- **PROBLEM DETAILS**: Once you find the line with "## 02. VOTO" in the data that follows, repeat it and every line after it exactly, through the line with "02.03. Assim, em".

_ _ _

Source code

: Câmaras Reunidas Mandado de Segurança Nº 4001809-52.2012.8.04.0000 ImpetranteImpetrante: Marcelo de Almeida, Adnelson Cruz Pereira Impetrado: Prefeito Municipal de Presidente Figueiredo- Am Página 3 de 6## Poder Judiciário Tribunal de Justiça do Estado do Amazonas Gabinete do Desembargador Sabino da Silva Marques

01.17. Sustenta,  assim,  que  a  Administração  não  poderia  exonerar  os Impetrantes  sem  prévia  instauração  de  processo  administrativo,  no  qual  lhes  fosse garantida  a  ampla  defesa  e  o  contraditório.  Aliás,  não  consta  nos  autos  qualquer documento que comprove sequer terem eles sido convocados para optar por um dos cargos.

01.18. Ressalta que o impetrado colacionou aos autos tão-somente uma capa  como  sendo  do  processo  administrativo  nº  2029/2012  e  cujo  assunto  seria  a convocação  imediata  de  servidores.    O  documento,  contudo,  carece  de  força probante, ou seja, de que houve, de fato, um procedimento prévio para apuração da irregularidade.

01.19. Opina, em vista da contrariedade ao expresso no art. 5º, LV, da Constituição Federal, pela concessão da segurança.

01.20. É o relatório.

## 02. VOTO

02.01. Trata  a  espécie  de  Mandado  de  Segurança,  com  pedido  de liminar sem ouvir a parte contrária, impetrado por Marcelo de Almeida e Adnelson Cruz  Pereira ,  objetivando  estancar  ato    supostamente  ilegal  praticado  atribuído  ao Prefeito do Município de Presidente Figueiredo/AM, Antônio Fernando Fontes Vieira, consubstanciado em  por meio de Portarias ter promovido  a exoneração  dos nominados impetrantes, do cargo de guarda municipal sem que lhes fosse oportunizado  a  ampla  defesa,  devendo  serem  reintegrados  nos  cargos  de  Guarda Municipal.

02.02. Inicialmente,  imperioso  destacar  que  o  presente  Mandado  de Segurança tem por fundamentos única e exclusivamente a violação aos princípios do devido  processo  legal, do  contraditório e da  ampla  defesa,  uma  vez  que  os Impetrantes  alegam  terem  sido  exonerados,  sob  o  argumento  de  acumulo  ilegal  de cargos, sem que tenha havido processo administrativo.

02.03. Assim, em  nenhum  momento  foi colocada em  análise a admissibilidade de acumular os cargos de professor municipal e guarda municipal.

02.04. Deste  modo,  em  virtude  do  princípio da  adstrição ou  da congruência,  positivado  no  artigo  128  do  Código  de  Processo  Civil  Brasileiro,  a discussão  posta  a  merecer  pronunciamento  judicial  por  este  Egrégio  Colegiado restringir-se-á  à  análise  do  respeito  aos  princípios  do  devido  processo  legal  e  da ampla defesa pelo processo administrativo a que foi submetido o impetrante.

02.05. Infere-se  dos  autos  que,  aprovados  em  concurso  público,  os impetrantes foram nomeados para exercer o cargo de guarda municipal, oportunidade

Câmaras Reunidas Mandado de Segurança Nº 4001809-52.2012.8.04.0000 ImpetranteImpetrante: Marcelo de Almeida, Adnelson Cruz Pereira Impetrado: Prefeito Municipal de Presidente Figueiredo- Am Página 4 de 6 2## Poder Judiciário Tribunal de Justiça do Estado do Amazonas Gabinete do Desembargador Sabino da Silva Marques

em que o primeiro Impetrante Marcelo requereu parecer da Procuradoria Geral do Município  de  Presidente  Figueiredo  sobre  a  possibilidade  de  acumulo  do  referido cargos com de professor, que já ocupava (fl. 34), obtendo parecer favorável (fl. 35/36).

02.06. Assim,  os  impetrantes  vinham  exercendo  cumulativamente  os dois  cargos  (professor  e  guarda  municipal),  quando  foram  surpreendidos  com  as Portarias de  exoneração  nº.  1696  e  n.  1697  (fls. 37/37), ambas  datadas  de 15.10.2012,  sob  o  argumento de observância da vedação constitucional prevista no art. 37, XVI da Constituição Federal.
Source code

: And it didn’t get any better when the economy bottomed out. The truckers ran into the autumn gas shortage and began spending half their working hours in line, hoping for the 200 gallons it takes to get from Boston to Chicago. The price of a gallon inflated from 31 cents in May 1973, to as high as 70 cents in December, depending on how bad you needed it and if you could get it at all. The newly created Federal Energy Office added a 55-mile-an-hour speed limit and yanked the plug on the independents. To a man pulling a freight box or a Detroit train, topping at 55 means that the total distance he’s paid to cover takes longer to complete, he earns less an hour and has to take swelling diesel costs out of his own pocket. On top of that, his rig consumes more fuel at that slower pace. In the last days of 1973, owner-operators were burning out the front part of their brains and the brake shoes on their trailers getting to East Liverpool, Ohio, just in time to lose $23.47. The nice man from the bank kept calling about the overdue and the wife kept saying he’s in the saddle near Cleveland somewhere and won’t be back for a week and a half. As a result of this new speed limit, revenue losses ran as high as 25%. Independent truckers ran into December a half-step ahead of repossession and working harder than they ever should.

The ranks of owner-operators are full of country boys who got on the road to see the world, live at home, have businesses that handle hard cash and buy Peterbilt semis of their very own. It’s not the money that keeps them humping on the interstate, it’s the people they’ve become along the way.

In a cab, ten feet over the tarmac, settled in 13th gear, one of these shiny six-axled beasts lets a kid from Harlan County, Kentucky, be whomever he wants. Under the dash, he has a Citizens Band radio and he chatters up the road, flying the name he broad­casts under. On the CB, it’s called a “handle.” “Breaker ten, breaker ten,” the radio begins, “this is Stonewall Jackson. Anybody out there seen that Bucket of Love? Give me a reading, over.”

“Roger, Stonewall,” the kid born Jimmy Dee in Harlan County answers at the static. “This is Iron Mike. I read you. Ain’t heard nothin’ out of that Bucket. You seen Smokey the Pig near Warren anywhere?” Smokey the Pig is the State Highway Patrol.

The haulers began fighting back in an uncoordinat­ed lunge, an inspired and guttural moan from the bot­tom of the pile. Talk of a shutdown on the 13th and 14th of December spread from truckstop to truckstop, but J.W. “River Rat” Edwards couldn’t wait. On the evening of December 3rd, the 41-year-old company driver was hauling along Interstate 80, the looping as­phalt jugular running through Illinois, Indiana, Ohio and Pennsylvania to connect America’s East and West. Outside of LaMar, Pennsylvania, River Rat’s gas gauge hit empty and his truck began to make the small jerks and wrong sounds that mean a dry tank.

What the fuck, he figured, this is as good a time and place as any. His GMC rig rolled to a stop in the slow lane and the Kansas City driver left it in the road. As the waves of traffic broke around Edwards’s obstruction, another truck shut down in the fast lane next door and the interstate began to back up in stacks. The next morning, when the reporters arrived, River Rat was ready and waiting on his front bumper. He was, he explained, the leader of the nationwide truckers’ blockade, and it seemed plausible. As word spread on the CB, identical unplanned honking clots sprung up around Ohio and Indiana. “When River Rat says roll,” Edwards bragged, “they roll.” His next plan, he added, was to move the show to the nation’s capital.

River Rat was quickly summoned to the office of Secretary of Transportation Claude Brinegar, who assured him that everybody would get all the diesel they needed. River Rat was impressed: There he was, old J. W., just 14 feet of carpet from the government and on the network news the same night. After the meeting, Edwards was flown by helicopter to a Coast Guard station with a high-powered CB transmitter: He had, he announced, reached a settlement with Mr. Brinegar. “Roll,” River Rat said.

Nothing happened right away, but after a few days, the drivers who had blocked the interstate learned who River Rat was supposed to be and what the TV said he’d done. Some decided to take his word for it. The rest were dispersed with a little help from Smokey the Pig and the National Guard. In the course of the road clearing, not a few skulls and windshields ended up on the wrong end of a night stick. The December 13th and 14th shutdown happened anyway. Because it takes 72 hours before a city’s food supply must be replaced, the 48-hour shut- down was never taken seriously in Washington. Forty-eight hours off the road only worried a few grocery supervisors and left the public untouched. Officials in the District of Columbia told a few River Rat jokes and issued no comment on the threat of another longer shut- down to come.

_ _ _

- **SOLUTION FOR THIS EXERCISE**:
## 02. VOTO

02.01. Trata  a  espécie  de  Mandado  de  Segurança,  com  pedido  de liminar sem ouvir a parte contrária, impetrado por Marcelo de Almeida e Adnelson Cruz  Pereira ,  objetivando  estancar  ato    supostamente  ilegal  praticado  atribuído  ao Prefeito do Município de Presidente Figueiredo/AM, Antônio Fernando Fontes Vieira, consubstanciado em  por meio de Portarias ter promovido  a exoneração  dos nominados impetrantes, do cargo de guarda municipal sem que lhes fosse oportunizado  a  ampla  defesa,  devendo  serem  reintegrados  nos  cargos  de  Guarda Municipal.

02.02. Inicialmente,  imperioso  destacar  que  o  presente  Mandado  de Segurança tem por fundamentos única e exclusivamente a violação aos princípios do devido  processo  legal, do  contraditório e da  ampla  defesa,  uma  vez  que  os Impetrantes  alegam  terem  sido  exonerados,  sob  o  argumento  de  acumulo  ilegal  de cargos, sem que tenha havido processo administrativo.

02.03. Assim, em  nenhum  momento  foi colocada em  análise a admissibilidade de acumular os cargos de professor municipal e guarda municipal.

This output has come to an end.